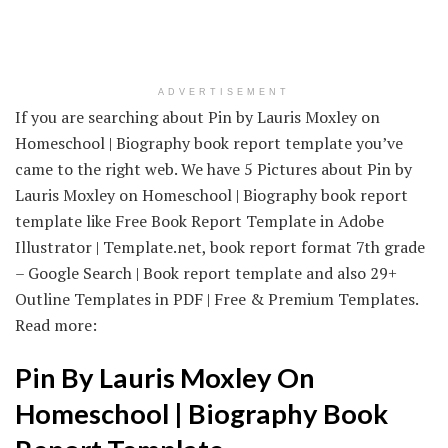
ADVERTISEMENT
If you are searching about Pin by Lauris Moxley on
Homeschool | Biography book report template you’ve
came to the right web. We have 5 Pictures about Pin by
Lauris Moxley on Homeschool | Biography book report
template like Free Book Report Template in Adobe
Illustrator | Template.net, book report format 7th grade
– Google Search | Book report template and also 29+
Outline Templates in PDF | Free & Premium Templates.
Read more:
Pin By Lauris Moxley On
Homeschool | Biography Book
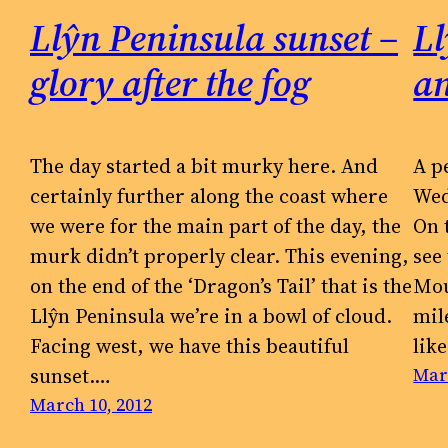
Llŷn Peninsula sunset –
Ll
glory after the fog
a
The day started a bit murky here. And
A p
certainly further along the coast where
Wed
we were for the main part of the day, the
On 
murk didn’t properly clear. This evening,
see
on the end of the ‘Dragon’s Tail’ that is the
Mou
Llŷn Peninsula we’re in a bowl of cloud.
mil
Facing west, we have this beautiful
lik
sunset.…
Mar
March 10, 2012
* * *
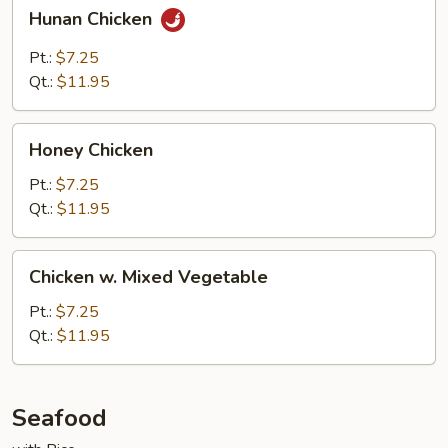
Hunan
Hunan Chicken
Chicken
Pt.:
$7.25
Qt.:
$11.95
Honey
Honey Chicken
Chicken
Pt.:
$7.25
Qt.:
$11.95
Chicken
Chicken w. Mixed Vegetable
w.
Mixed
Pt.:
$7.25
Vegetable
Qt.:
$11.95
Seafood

▶ [INSTRUCTION] Keep to the lines above from the line with "ADVERTISEMENT" to the line with "March 10, 2012", and set down exactly those, inclusive, with nothing else and every picture left out.

▶ [RESULT]
ADVERTISEMENT
If you are searching about Pin by Lauris Moxley on
Homeschool | Biography book report template you’ve
came to the right web. We have 5 Pictures about Pin by
Lauris Moxley on Homeschool | Biography book report
template like Free Book Report Template in Adobe
Illustrator | Template.net, book report format 7th grade
– Google Search | Book report template and also 29+
Outline Templates in PDF | Free & Premium Templates.
Read more:
Pin By Lauris Moxley On
Homeschool | Biography Book
Llŷn Peninsula sunset –
Ll
glory after the fog
a
The day started a bit murky here. And
A p
certainly further along the coast where
Wed
we were for the main part of the day, the
On 
murk didn’t properly clear. This evening,
see
on the end of the ‘Dragon’s Tail’ that is the
Mou
Llŷn Peninsula we’re in a bowl of cloud.
mil
Facing west, we have this beautiful
lik
sunset.…
Mar
March 10, 2012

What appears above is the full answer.